The covenants were then recited and restated as part of deeds that allowed for some development near AELTC in about 1920’s - can’t off the top of my head remember exactly. But that is on Land Registry. AELTC was a party to those deeds.

The covenants were again recited in further deeds post WWII that again involved AELTC as a party.

The existence of the 1900 deed is recited in the sale of lands by Merton to AELTC.

How enforceable the 1900 deed is now is quite another question.

You can read excerpts from the text of the deeds here but unfortunately we can’t publish the images of them that we have in full as the current owner doesn’t want us to and we have to respect that. It is a very impressive looking document! Land Registry have a copy.

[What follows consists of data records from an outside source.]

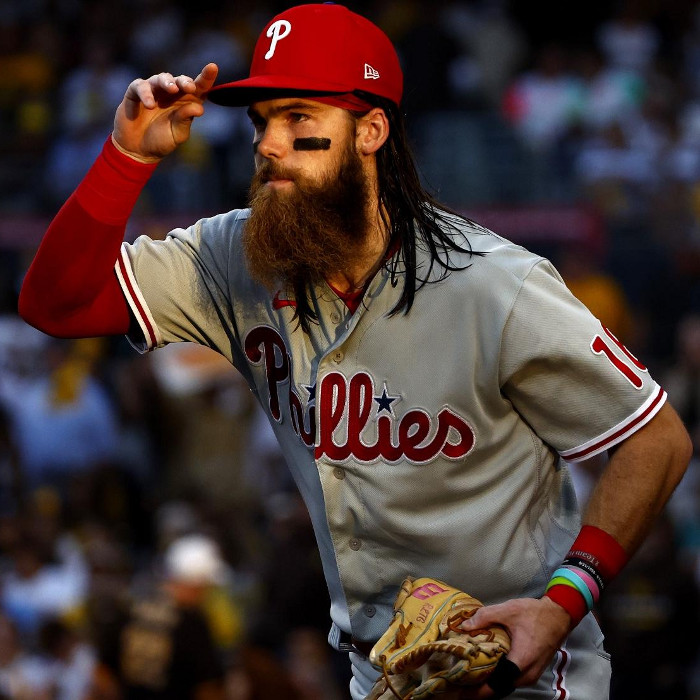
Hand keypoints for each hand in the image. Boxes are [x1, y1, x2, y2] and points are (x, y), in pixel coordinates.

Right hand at [112, 63, 218, 161]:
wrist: (139, 150)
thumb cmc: (161, 141)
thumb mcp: (177, 134)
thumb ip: (185, 121)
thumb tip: (199, 108)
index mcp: (186, 102)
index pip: (199, 87)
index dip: (206, 77)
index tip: (213, 67)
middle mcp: (171, 94)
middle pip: (180, 80)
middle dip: (185, 81)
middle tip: (189, 87)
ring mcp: (153, 91)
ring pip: (161, 78)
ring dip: (167, 82)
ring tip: (172, 90)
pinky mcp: (135, 93)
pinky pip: (140, 86)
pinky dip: (145, 93)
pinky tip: (150, 105)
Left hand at [455, 597, 571, 697]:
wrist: (559, 615)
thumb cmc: (536, 614)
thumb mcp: (508, 610)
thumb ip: (485, 617)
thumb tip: (464, 626)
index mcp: (520, 661)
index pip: (496, 685)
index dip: (478, 691)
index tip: (461, 689)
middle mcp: (527, 674)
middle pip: (499, 688)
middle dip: (480, 687)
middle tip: (461, 679)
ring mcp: (532, 674)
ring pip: (507, 685)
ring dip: (490, 682)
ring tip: (470, 675)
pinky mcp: (533, 671)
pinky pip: (513, 680)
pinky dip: (500, 677)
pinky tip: (487, 668)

It is worth bearing in mind that Wimbledon Park was bought from Lady Lane by Act of Parliament and to be held by Wimbledon Corporation - the forerunner of Merton.

You can read some of the origional documents and text here -

https://www.olbc.co.uk/john-augustus-be ... -epilogue/

If you are interested there is a collection of early aerial photos (starting 1911) here -

https://www.olbc.co.uk/wimbledon-park-t ... aeltc-era/

And if you are really flush for time you can see exactly where Beaumont ‘borrowed’ the money to buy Wimbledon Park from [with the original bank books and Earl Spencer maps deed plans and deeds] here -

https://www.olbc.co.uk/john-augustus-be ... rk-estate/

https://www.olbc.co.uk/where-did-john-a ... k-estates/

Given how craven and fawning Merton are with respect AELTC there is a real fear that AELTC will bamboozle Merton into closing Wimbledon Park Road - which was created [from a footpath] by….John Augustus Beaumont!